Следы этой радикальности модуса исчезновения можно обнаружить уже у Адорно и Бенджамина, параллельно ностальгическому упражнению в диалектике. Поскольку существует ностальгия диалектики, и, несомненно, самая тонкая диалектика сразу становится ностальгической. Но если взглянуть глубже, у Бенджамина и Адорно присутствует иная тональность, тональность меланхолии, связанной с самой системой, неизлечимая и находящаяся за пределами любой диалектики. Именно эта меланхолия систем берет сегодня верх сквозь окружающие нас иронично прозрачные формы. Именно она становится нашей фундаментальной страстью.

Это больше не spleen или волна разочарования конца века. Это больше также не нигилизм, который стремится в каком-то роде все нормализовать посредством деструкции, страсть рессентимента. Нет, меланхолия это фундаментальная тональность функциональных систем, актуальных систем симуляции, программирования и информации. Меланхолия это качество, присущее модусу исчезновения смысла, режиму улетучивания смысла в операциональных системах. И мы все меланхоличны.

Меланхолия это то жестокое охлаждение, охлаждение пресыщенных систем. Потому что надежда привести в равновесие добро и зло, истинное и ложное, даже столкнуть некоторые ценности того же порядка, более обобщенная надежда на отношение силы и ставки, куда-то исчезла. Повсюду, всегда, система слишком сильна: стремится к гегемонии.

Можно вооружиться хитростями желания против данной гегемонии, заниматься революционной микрологией повседневности, активизировать молекулярный дрейф или даже осуществлять апологию кухни. Все это не разрешит крайней необходимости привести к краху систему в полном расцвете.

Все это осуществляет только терроризм.

Он является той чертой реверсирования, которая стирает остаток, как мимолетная ироничная улыбка стирает целый разговор, как одна вспышка отрицания у раба стирает всю мощь и наслаждение хозяина.
--
*ПОСТАВЛЕННАЯ ЗАДАЧА A*
Процитируйте без изменений фрагмент исходных строк, начиная со строки, содержащей "Recife: 10:19 -> 22:19", и заканчивая строкой, содержащей "Toulouse: 3:12 -> 4:12", включительно.

*ИСХОДНЫЕ СТРОКИ*
--
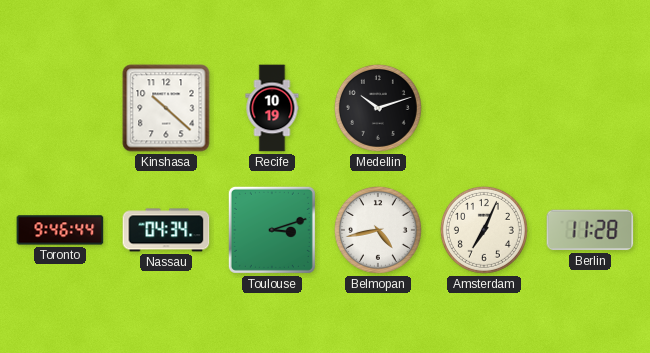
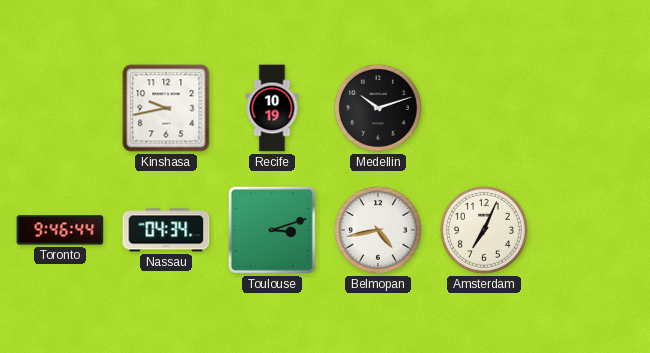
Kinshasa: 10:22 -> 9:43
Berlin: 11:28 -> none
--
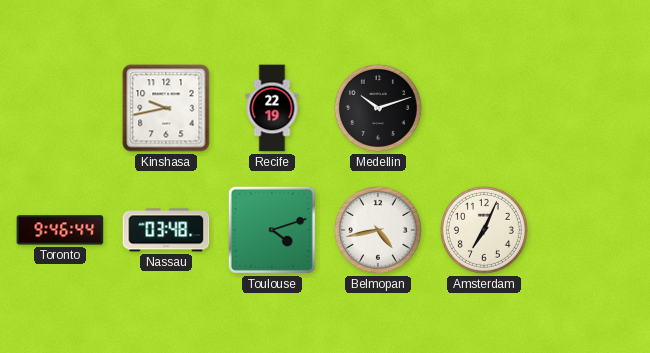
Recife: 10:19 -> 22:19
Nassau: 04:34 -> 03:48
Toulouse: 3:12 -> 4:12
--
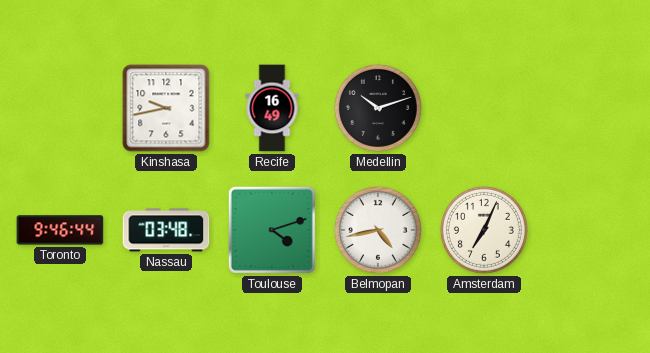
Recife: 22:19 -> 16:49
--
*ПОСТАВЛЕННАЯ ЗАДАЧА B*
Ответьте на вопросы по тексту о меланхолии систем:
(i) Какие два автора названы в первом абзаце?
(ii) Чем, согласно тексту, является меланхолия для функциональных систем?
(iii) К чему, по словам текста, стремится система?

*ГОТОВЫЙ ОТВЕТ A*
Recife: 10:19 -> 22:19
Nassau: 04:34 -> 03:48
Toulouse: 3:12 -> 4:12

*ГОТОВЫЙ ОТВЕТ B*
(i) Адорно и Бенджамин.
(ii) Фундаментальной тональностью функциональных систем.
(iii) К гегемонии.